Non mais c’est quoi encore cette histoire !

- Je ne suis jamais bien loin, ne vous inquiétez pas aussi pour ça. On fait ce qu’on peut Charles…

- Oui je le vois bien, Frédéric. Je ne vous juge pas. Vous êtes un bon père… Bon retour.

Il me sert la main et rentre chez lui. C’est étrange mais à l’entendre dire que je suis un bon père, j’ai eu le pressentiment qu’il me reprochait d’être un mauvais mari… Ah s’il savait, me verrait-il peut-être comme un saint !
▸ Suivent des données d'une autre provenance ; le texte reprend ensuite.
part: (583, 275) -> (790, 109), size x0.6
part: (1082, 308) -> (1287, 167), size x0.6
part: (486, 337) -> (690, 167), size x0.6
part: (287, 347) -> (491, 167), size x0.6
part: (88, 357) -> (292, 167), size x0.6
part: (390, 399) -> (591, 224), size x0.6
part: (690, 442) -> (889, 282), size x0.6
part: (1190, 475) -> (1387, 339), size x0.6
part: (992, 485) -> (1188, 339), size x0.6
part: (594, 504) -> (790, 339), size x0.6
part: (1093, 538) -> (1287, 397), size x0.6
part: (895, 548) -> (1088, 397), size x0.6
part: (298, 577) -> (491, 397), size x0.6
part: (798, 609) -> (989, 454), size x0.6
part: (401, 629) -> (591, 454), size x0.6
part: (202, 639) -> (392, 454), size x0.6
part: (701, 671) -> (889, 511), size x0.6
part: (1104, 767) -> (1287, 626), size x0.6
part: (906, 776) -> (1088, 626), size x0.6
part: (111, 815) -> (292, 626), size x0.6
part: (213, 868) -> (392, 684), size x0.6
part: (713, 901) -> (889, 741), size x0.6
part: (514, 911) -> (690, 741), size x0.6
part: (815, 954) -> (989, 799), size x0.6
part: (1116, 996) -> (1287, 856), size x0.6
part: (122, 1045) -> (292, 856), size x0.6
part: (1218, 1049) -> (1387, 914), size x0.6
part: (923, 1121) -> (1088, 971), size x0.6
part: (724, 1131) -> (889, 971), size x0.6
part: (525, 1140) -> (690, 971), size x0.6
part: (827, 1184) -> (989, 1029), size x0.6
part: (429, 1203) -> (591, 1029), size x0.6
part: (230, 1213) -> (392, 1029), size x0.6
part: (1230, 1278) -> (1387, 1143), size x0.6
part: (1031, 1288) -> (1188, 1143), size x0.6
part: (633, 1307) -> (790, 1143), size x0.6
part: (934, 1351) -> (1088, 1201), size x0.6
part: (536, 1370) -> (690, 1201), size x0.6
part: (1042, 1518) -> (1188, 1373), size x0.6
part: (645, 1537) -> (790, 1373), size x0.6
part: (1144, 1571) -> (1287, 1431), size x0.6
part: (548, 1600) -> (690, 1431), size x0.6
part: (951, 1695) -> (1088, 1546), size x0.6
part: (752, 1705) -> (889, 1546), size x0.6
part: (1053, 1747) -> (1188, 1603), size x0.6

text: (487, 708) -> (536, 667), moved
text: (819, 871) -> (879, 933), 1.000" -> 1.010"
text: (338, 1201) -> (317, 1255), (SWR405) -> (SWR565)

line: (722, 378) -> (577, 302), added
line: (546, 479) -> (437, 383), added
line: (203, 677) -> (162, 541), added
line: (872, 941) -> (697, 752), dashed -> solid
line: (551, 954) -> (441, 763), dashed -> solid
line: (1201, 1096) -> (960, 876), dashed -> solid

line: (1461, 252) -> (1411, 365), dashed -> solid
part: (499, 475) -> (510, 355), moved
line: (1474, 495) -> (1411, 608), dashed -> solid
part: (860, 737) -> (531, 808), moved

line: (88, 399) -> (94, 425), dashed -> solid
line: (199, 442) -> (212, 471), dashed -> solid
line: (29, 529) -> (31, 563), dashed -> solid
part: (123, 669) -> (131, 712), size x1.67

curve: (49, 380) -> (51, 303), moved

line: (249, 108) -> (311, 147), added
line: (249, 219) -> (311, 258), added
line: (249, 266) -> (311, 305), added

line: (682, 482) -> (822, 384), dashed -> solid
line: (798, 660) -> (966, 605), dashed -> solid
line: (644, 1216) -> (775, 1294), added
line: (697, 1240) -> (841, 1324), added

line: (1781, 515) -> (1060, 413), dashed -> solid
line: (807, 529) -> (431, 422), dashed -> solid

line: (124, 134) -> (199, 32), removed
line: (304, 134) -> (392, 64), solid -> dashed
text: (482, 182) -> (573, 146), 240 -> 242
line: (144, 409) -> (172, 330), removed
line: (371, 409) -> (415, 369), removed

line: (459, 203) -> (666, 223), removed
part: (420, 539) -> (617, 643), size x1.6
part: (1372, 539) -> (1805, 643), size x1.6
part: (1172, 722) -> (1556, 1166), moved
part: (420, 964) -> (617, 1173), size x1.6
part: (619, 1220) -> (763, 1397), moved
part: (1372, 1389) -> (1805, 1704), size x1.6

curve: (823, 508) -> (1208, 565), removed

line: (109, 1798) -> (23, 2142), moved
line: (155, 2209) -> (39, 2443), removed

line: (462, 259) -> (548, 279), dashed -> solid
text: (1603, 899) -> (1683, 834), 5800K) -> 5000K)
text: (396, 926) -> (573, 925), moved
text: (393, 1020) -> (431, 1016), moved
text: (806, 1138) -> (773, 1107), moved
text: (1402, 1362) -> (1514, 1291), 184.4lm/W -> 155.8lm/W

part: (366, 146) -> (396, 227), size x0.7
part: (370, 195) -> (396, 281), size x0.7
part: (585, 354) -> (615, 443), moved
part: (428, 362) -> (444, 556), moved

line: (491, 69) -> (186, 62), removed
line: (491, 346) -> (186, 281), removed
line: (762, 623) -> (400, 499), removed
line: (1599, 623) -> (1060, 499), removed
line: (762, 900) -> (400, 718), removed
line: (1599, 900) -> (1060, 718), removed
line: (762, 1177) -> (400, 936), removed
La ville est quasiment vide, il n'y a plus un chat dans les rues. Beaucoup de petits commerces sont fermés pour cause de congés estivales. La circulation est fluide, il n'y a pas d'appel téléphonique intempestif et je peux travailler en paix. Ceux sont les meilleures conditions pour cela. Je préfère rester au bureau plutôt que d'être seul chez moi. Malgré cela, je suis devant mon ordinateur, incapable de me souvenir de la tâche que je voulais accomplir. Je pense à elle, à Marie. Et cela me rend profondément triste. Je ne cesse d'imaginer tout ce qu'elle peut penser de moi. Elle a été une bouchée d'air dans mon monde qui m'asphyxiait et je n'ai pas pensé un seul instant que je pouvais être le salaud de l'histoire. Et pourtant c'est vraiment ce que je ressens à ce moment, de tout évidence je le suis. Je ne sais pas comment sortir de ce merdier. J'ai peur, peur de prendre des décisions qui nuiraient à mes enfants, à Lucie, à Marie. Je suis tétanisé. Quoi que j'entreprenne je vais faire de la peine. Il est tard, je décide de rentrer, pour essayer de dormir un peu. Je suis fatigué de ces nuits blanches. En passant devant le boulangerie, j'ai un pincement au coeur. Elle est ouverte, elle ferme demain. Je me retrouve penaud devant la devanture en ressassant mes souvenirs. J'entre et y achète des pâtisseries pour Marie. J'en sors malheureux. Un bref instant je me suis dit que ça pourrait me servir d'excuse pour lui parler. Mais je suis à l'angle de sa rue. Elle est là sur son balcon. Il y a son chat qui me fixe intensément. Je recule de quelques pas pour ne pas être vu. Tout s'emballe en moi. Je repense à ma conversation avec Lucie, à mes enfants qui ignorent tout et j'abandonne toute idée de lui révéler la situation. Je me sens minable. Il n'y a vraiment rien à part mettre de l'ordre dans ma vie à commencer par m'excuser.